While the processors used in the existing iMacs largely resemble those of Intel's current Montevina-based offerings, they're actually a special run of the chipmaker's Santa Rosa-based offerings developed at Apple's request. They operate at high clock speeds and support a faster 1066MHz bus versus the 800MHz of the Santa Rosa-based parts that were available to the broader market at the time.

Since then, Intel has unleashed its Montevina (Centrino 2) platform, which umbrellas new Core 2 Duos that are shipping inside the new unibody MacBooks, and are destined for the fall iMac line at clock speeds close to those currently available.

Intel has also been working diligently on quad-core mobile chips that should eventually find their way into iMacs, especially around next year's release of Snow Leopard; the operating system will include Grand Central technology designed to leverage Macs with an increasing number of processor cores.

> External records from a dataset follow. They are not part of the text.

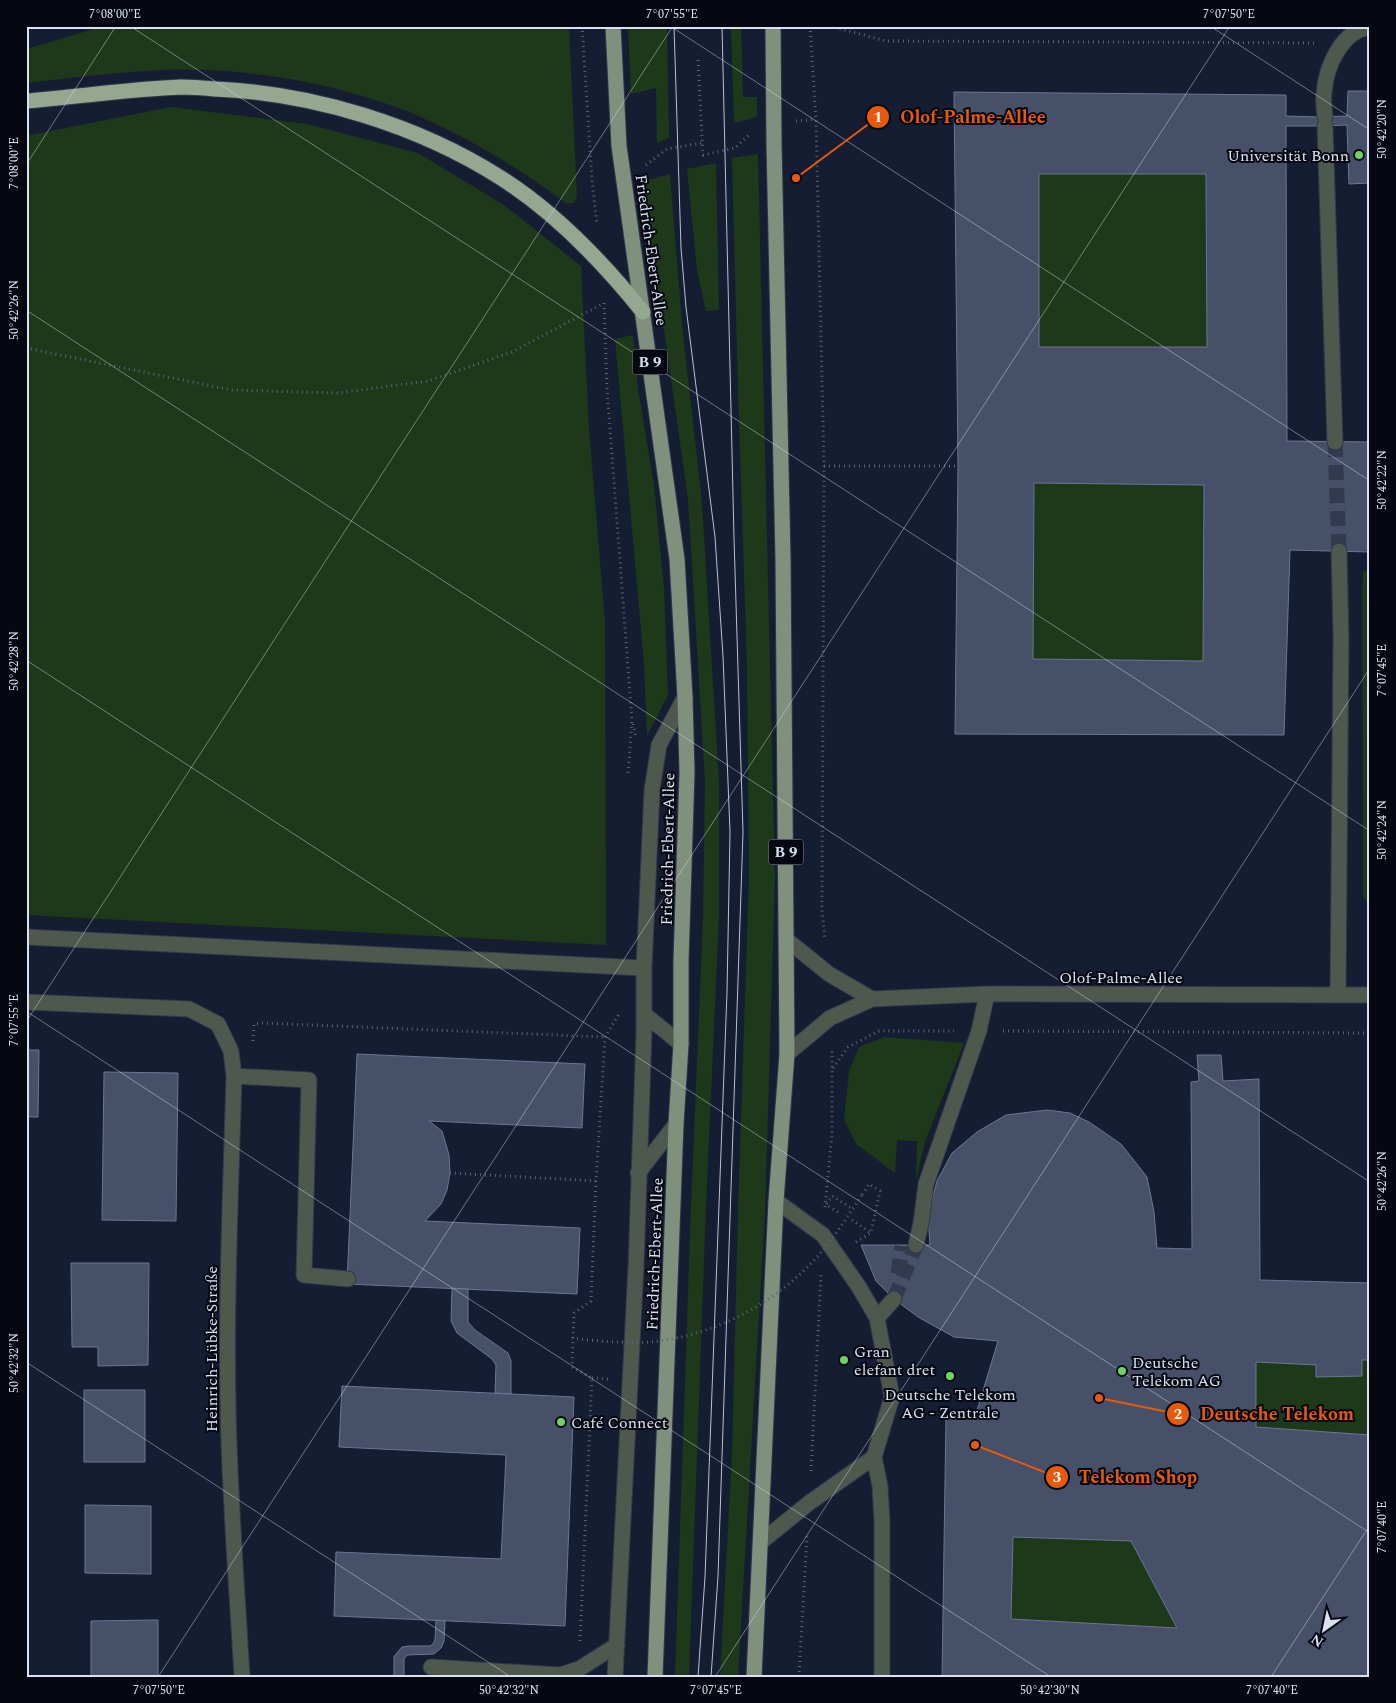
<svg xmlns="http://www.w3.org/2000/svg" width="1396" height="1703" font-family="Spectral,serif">
  <style>
    .green { fill: #1e3919 }
    .building { fill: #465069; stroke: #6b7691; fill-rule: evenodd }
    .lines { fill: none; stroke-linecap: round; stroke-linejoin: round }
    .minor-tunnel { stroke: #333a4f; stroke-width: 15; stroke-dasharray: 15 8; stroke-linecap: butt }
    .minor-casing { stroke: #31384d; stroke-width: 17 }
    .major-casing { stroke: #31384d; stroke-width: 17 }
    .highway-casing { stroke: #31384d; stroke-width: 17 }
    .path { stroke: #5b6376; stroke-width: 3; stroke-dasharray: 1 4; stroke-linecap: butt }
    .minor { stroke: #4f584d; stroke-width: 15 }
    .major { stroke: #7f917c; stroke-width: 15 }
    .highway { stroke: #93a88f; stroke-width: 15 }
    .tram { stroke: #bac1d1; stroke-width: 1 }
    .path-bridge { stroke: #5b6376; stroke-width: 3; stroke-dasharray: 1 4; stroke-linecap: butt }
    .ticks { fill: none; stroke: #dae1f0; stroke-width: 1; stroke-opacity: 0.45 }
    .poi-dot { fill: #6fd360; stroke: #050811; stroke-width: 2 }
    .labels { text-anchor: middle; stroke-width: 4; stroke-linejoin: round; paint-order: stroke }
    .shield { fill: #050811; stroke: #9aa0ad; stroke-width: 1 }
    .shield-label { font-size: 15px; font-weight: bold; fill: #dae1f0 }
    .poi-label { font-size: 16px; fill: #dae1f0; stroke: #050811; text-anchor: start }
    .street-label { font-size: 16px; fill: #dae1f0; stroke: #050811 }
    .leader { fill: none; stroke: #e8590c; stroke-width: 2 }
    .callout-dot { fill: #e8590c; stroke: #050811; stroke-width: 2 }
    .mark-label { font-size: 15px; text-anchor: middle; font-weight: bold; fill: #fff }
    .callout-label { font-size: 18px; text-anchor: middle; font-weight: bold; fill: #e8590c; stroke: #050811; stroke-width: 4; stroke-linejoin: round; paint-order: stroke }
    .neatline { fill: none; stroke: #dae1f0; stroke-width: 2 }
    .ticks-label { font-size: 12px; text-anchor: middle; fill: #dae1f0 }
  </style>
  <rect width="100%" height="100%" fill="#151d33"/>
  <path class="green" d="M104 26H569L577 197 573 203H566C527 174 487 149 444 128 432 123 421 116 409 112 331 82 245 67 162 70 116 72 71 78 26 83V49Z
    M628 26H667L669 138 657 143 656 88 631 94Z
    M731 26H741L743 97H757V117L734 123Z
    M171 107 307 124 418 153 504 205 581 266 589 428 605 622 606 945 26 915 29 400H26V136Z
    M758 154 775 879 765 1212 738 1677H720L732 1453 738 1210 749 878 747 668 738 391 732 158Z
    M716 163 719 310 706 311 697 270 687 169Z
    M670 174 682 324 702 503 719 782V917L706 1205 689 1677H675L691 1204 703 917 705 780 688 500 663 322 640 182Z
    M1039 174H1206L1207 347H1039Z
    M633 335 638 388 654 485 664 588 668 695 647 736 644 663 615 339Z
    M1034 483 1204 485 1203 661 1033 659Z
    M1363 571H1370V903L1363 898 1362 591Z
    M884 1037 964 1043 925 1142 916 1181 917 1141 897 1140 895 1173 856 1144 844 1119 849 1071 859 1047Z
    M1362 1360H1370V1435L1256 1427V1362L1316 1365V1377L1362 1375Z
    M1013 1537 1131 1541 1177 1628 1011 1619Z"/>
  <path class="building" d="M1348 91H1370V183L1349 184 1347 125 1319 126V117L1347 116Z
    M954 92 1286 95V116L1319 117V126H1286L1287 441 1370 442V552L1290 550 1284 735 955 734 958 466ZM1039 174H1206L1207 347H1039ZM1034 483 1204 485 1203 661 1033 659Z
    M26 1050H39L38 1117H26Z
    M357 1054 585 1064 582 1128 429 1121 442 1131 449 1155 450 1173 447 1190 441 1204 425 1221 580 1228 577 1294 347 1284Z
    M1197 1055H1221L1223 1081 1259 1079 1260 1280 1370 1283V1360H1362V1376L1316 1377V1365L1256 1362V1427L1370 1435V1677H942L946 1417H975L998 1341 954 1337 918 1317 894 1299 876 1281 861 1245H930L928 1216 937 1181 952 1153 977 1132 1006 1115 1047 1110 1070 1113 1089 1122 1121 1144 1147 1177 1154 1212 1157 1248 1192 1249 1191 1082 1199 1081ZM1013 1537 1131 1541 1177 1628 1011 1619Z
    M104 1072 178 1073 176 1221 102 1220Z
    M71 1263H149L148 1365 98 1366V1347H72Z
    M452 1288 468 1289V1322L475 1330 508 1353 511 1361V1394L495 1393 496 1365 492 1359 457 1333 451 1321Z
    M342 1386 574 1397 565 1626 334 1616 336 1552 501 1559 506 1455 339 1447Z
    M84 1390H145V1462H84Z
    M85 1505 151 1506V1574L85 1573Z
    M158 1620V1677H91V1621Z
    M436 1620 445 1621 444 1641 441 1648 434 1654 407 1655 404 1659V1677H394V1657L396 1654 402 1647 410 1646H430L433 1644 435 1640Z"/>
  <g class="lines">
    <path class="minor-tunnel" d="M1335 442 1339 551
      M898 1274 902 1246
      M894 1299 916 1245"/>
    <defs>
      <path id="minor" d="M1325 116C1324 109 1323 101 1324 93 1326 67 1341 31 1370 27
        M1325 126 1335 442
        M26 937 644 968
        M787 940 829 974 872 999
        M1338 995 1341 638 1339 551
        M26 1002 189 1009 218 1024 231 1051 234 1076C231 1184 226 1293 228 1401 229 1493 237 1585 242 1677
        M644 1014 681 1044
        M787 1054 830 1018 872 999 987 994 1370 995
        M234 1076 309 1080 304 1275 348 1279
        M638 1173 676 1124
        M916 1245 921 1223 926 1184 979 1031 987 994
        M877 1318 894 1299
        M874 1457 880 1486 882 1521V1677
        M761 1542 809 1503 874 1457 892 1397 877 1318 859 1287 823 1235 776 1201
        M431 1667 560 1675 579 1669 617 1645
        M615 1677 636 1266 644 1033V968L652 790 659 745 685 697"/>
      <path id="major" d="M613 26 619 146 677 559 685 697 687 772 681 961V1044L676 1124 655 1677
        M754 1677 776 1201 787 1054 783 559 774 144 773 26"/>
      <path id="highway" d="M26 101C78 97 129 89 181 87 192 87 204 88 215 89 312 93 418 125 501 178 556 213 602 261 643 312"/>
    </defs>
    <use href="#minor" class="minor-casing"/>
    <use href="#major" class="major-casing"/>
    <use href="#highway" class="highway-casing"/>
    <path class="path" d="M582 26 592 180 597 225
      M810 26 816 119 824 466 822 910 825 940
      M830 26 886 41 1315 43
      M698 60 703 155 735 148 750 134
      M796 121 816 119
      M646 165 667 149 702 143
      M604 303 607 389 632 721 628 774
      M26 348 232 390 337 393 428 381 512 352 604 303
      M824 466H958
      M633 724 636 737
      M1003 1031 1370 1033
      M253 1041 254 1024 262 1023 605 1037
      M833 1068 848 1047 879 1031H954
      M450 1173 596 1181
      M825 1207 832 1134V1048
      M838 1212 826 1205 832 1196 853 1209
      M852 1220 871 1233
      M856 1242 871 1233 880 1191 869 1184 862 1195
      M572 1338 587 1340
      M592 1378 608 1379
      M811 1471 821 1275
      M580 1641 592 1378 572 1367 574 1313 591 1301 596 1181 605 1037 619 1014
      M799 1677 807 1535"/>
    <use href="#minor" class="minor"/>
    <use href="#major" class="major"/>
    <use href="#highway" class="highway"/>
    <path class="tram" d="M674 26 681 248 686 307 715 537 723 656 730 832 727 992 705 1577 698 1677
      M711 1677 718 1576 743 832 734 538 722 26"/>
    <path class="path-bridge" d="M587 1340C615 1342 643 1345 671 1339 727 1329 779 1299 817 1257 834 1238 848 1216 862 1195"/>
  </g>
  <path class="ticks" d="M130 26 1370 831M670 26 1370 481M1210 26 1370 130M26 165 116 26M26 310 1370 1182M26 660 1370 1533M26 1011 1051 1677M26 1022 673 26M26 1362 511 1677M158 1677 1230 26M715 1677 1370 668M1271 1677 1370 1525"/>
  <g class="poi-dot">
    <circle cx="1359" cy="155" r="5"/>
    <circle cx="844" cy="1360" r="5"/>
    <circle cx="1122" cy="1371" r="5"/>
    <circle cx="950" cy="1376" r="5"/>
    <circle cx="561" cy="1422" r="5"/>
  </g>
  <g class="labels">
    <g class="shield">
      <rect x="632.5" y="349.5" width="35" height="25" rx="4"/>
      <rect x="768.5" y="839.5" width="35" height="25" rx="4"/>
    </g>
    <g class="shield-label">
      <text x="650" y="367">B 9</text>
      <text x="786" y="857">B 9</text>
    </g>
    <g class="poi-label">
      <text x="1349" y="161" text-anchor="end">Universität Bonn</text>
      <text x="854" y="1357">Gran<tspan x="854" dy="18">elefant dret</tspan></text>
      <text x="1132" y="1368">Deutsche<tspan x="1132" dy="18">Telekom AG</tspan></text>
      <text x="950" y="1400" text-anchor="middle">Deutsche Telekom<tspan x="950" dy="18">AG - Zentrale</tspan></text>
      <text x="571" y="1428">Café Connect</text>
    </g>
    <g class="street-label">
      <text transform="translate(652 250) rotate(82)" y="6">Friedrich-Ebert-Allee</text>
      <text transform="translate(667 849) rotate(-89)" y="6">Friedrich-Ebert-Allee</text>
      <text x="1121" y="983">Olof-Palme-Allee</text>
      <text transform="translate(654 1254) rotate(-88)" y="6">Friedrich-Ebert-Allee</text>
      <text transform="translate(211 1349) rotate(-90)" y="6">Heinrich-Lübke-Straße</text>
    </g>
  </g>
  <path class="leader" d="M796 178L878 117M1099 1398L1178 1414M975 1445L1057 1477"/>
  <g class="callout-dot">
    <circle cx="796" cy="178" r="5"/>
    <circle cx="1099" cy="1398" r="5"/>
    <circle cx="975" cy="1445" r="5"/>
    <circle cx="878" cy="117" r="12"/>
    <circle cx="1178" cy="1414" r="12"/>
    <circle cx="1057" cy="1477" r="12"/>
  </g>
  <g class="mark-label">
    <text x="878" y="122">1</text>
    <text x="1178" y="1419">2</text>
    <text x="1057" y="1482">3</text>
  </g>
  <g class="callout-label">
    <text x="973" y="123">Olof-Palme-Allee</text>
    <text x="1277" y="1420">Deutsche Telekom</text>
    <text x="1138" y="1483">Telekom Shop</text>
  </g>
  <rect width="1396" height="1703" fill="none" stroke="#050811" stroke-width="55"/>
  <g transform="translate(1324 1630) rotate(213)" stroke="#050811" stroke-width="4" paint-order="stroke">
  <path d="M0-4L9 19L0 12L-9 19Z" fill="#dae1f0"/>
  <text y="-8" font-size="14" font-weight="bold" text-anchor="middle" fill="#dae1f0">N</text>
  </g>
  <rect x="28" y="28" width="1340" height="1648" class="neatline"/>
  <g class="ticks-label">
    <text x="115" y="18">7°08'00"E</text>
    <text x="672" y="18">7°07'55"E</text>
    <text x="1229" y="18">7°07'50"E</text>
    <text transform="translate(1382 129) rotate(-90)" y="4">50°42'20"N</text>
    <text transform="translate(14 163) rotate(-90)" y="4">7°08'00"E</text>
    <text transform="translate(14 310) rotate(-90)" y="4">50°42'26"N</text>
    <text transform="translate(1382 480) rotate(-90)" y="4">50°42'22"N</text>
    <text transform="translate(14 661) rotate(-90)" y="4">50°42'28"N</text>
    <text transform="translate(1382 670) rotate(-90)" y="4">7°07'45"E</text>
    <text transform="translate(1382 830) rotate(-90)" y="4">50°42'24"N</text>
    <text transform="translate(14 1020) rotate(-90)" y="4">7°07'55"E</text>
    <text transform="translate(1382 1181) rotate(-90)" y="4">50°42'26"N</text>
    <text transform="translate(14 1363) rotate(-90)" y="4">50°42'32"N</text>
    <text transform="translate(1382 1527) rotate(-90)" y="4">7°07'40"E</text>
    <text x="159" y="1694">7°07'50"E</text>
    <text x="509" y="1694">50°42'32"N</text>
    <text x="716" y="1694">7°07'45"E</text>
    <text x="1050" y="1694">50°42'30"N</text>
    <text x="1272" y="1694">7°07'40"E</text>
  </g>
</svg>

As it stands, the chipmaker currently offers a quad-core 2.53GHz Core 2 Extreme mobile processor that sports a similar thermal envelope to the special run 3.06GHz Core 2 Duo employed by the existing top-of-the-line iMac. With its $1000+ price tag, however, Apple may be hesitant to use the chip even if there doesn't appear to be anything else stopping the firm from adopting the chip this year for a high-end iMac.